Problem to work on - Search the data below for the line containing "(924, 141) none", then please set down that line and all remaining ones exactly as written.

------

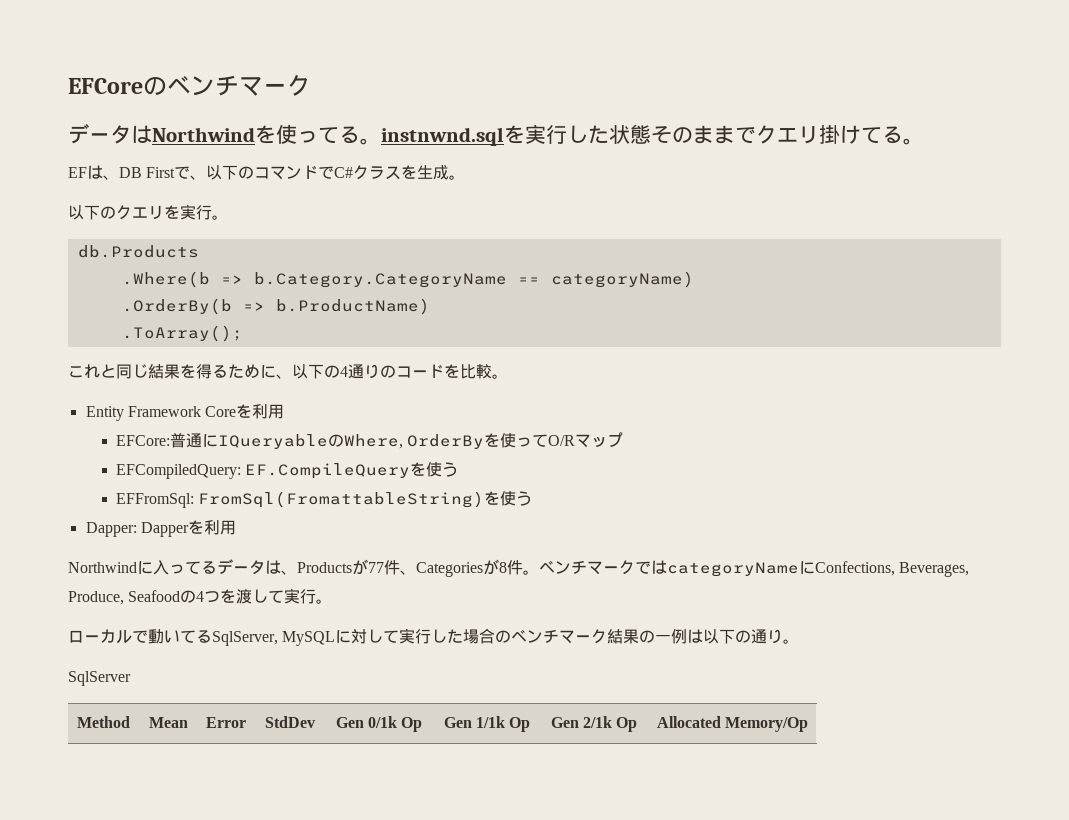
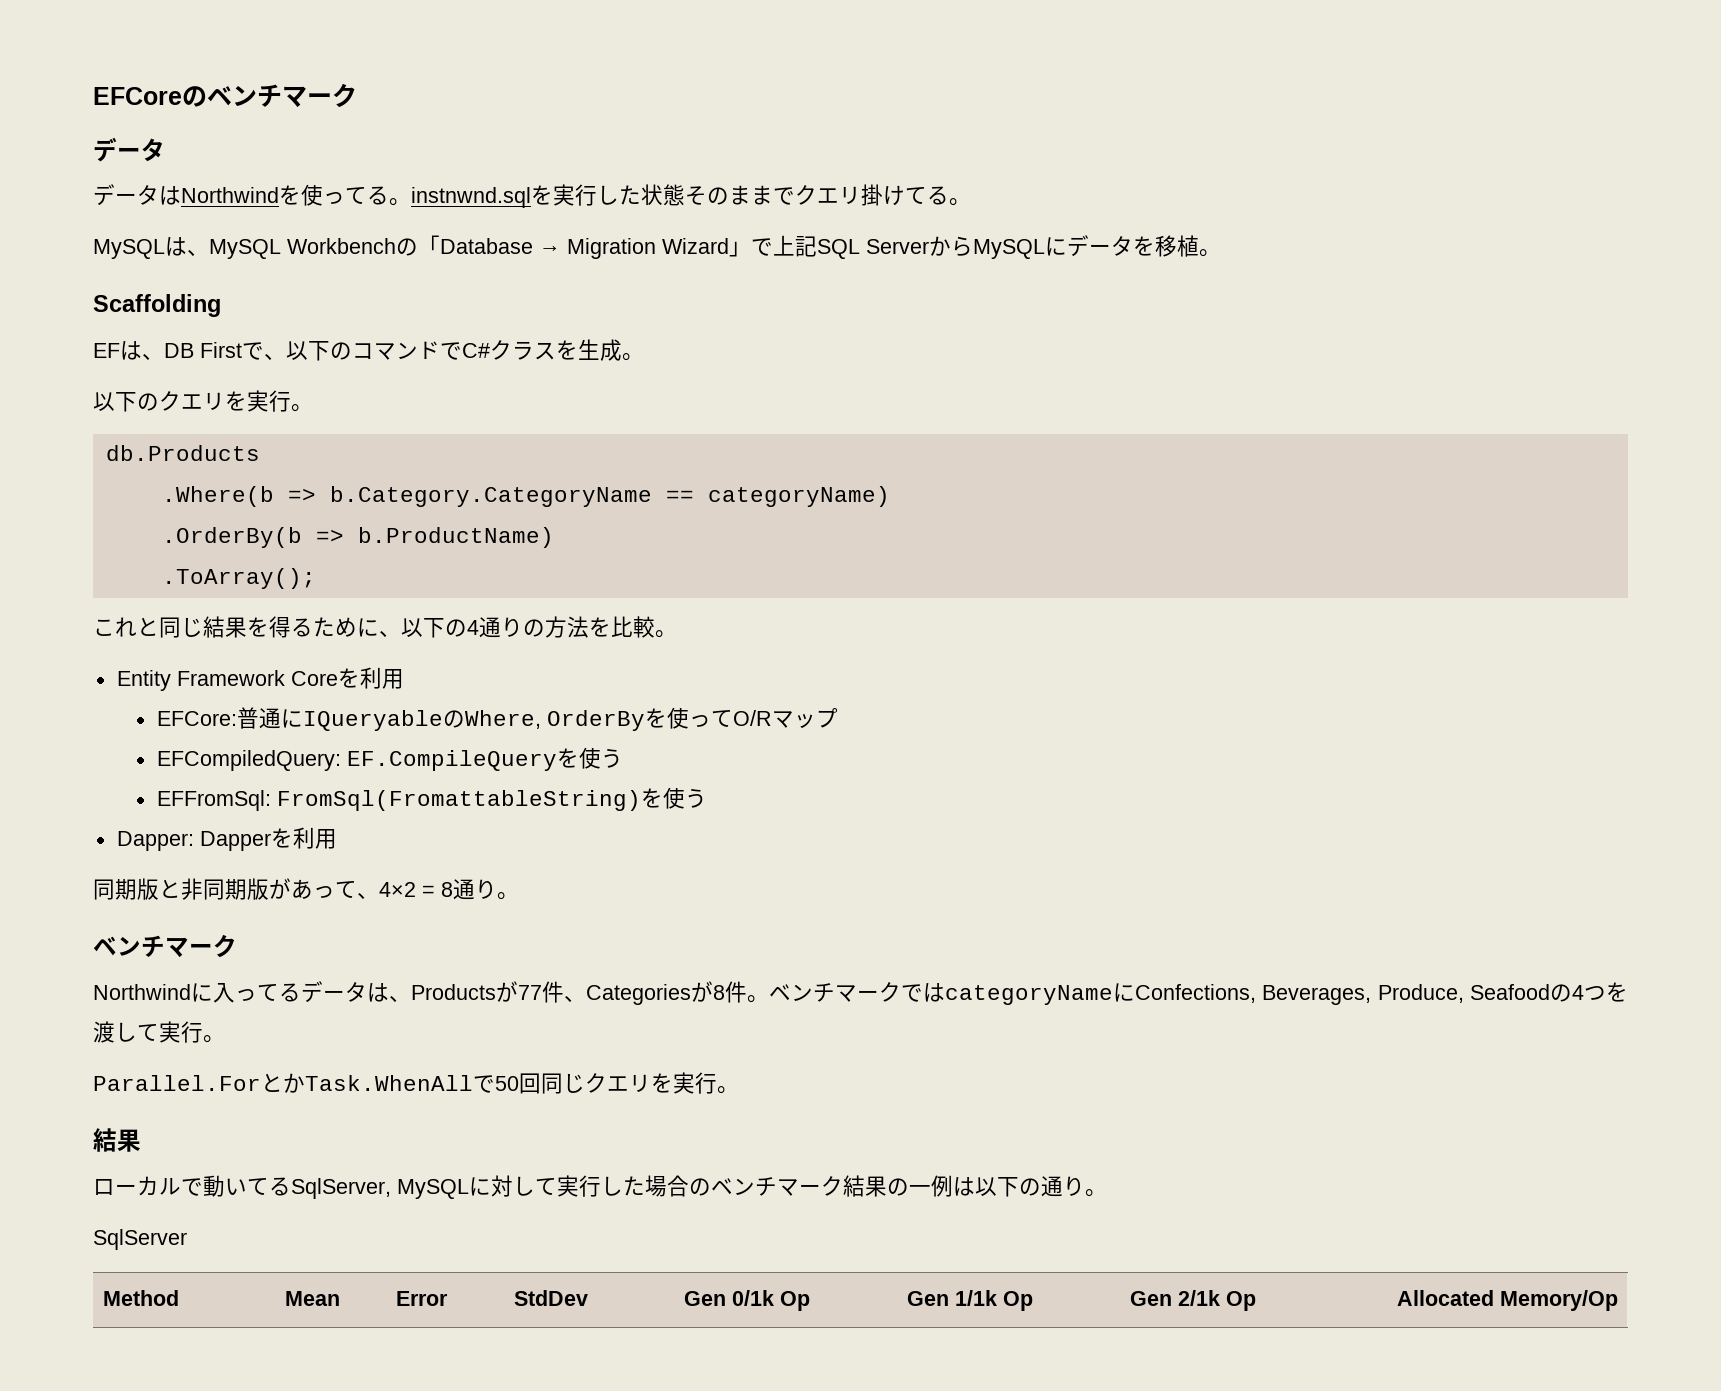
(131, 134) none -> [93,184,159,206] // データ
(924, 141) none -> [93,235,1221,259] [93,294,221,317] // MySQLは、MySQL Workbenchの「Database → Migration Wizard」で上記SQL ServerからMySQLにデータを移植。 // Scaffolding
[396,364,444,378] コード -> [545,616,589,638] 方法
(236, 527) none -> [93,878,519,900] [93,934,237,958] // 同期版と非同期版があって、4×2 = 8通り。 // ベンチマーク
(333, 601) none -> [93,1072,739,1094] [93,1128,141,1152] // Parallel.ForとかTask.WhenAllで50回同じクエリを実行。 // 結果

------

Exercise result -
(924, 141) none -> [93,235,1221,259] [93,294,221,317] // MySQLは、MySQL Workbenchの「Database → Migration Wizard」で上記SQL ServerからMySQLにデータを移植。 // Scaffolding
[396,364,444,378] コード -> [545,616,589,638] 方法
(236, 527) none -> [93,878,519,900] [93,934,237,958] // 同期版と非同期版があって、4×2 = 8通り。 // ベンチマーク
(333, 601) none -> [93,1072,739,1094] [93,1128,141,1152] // Parallel.ForとかTask.WhenAllで50回同じクエリを実行。 // 結果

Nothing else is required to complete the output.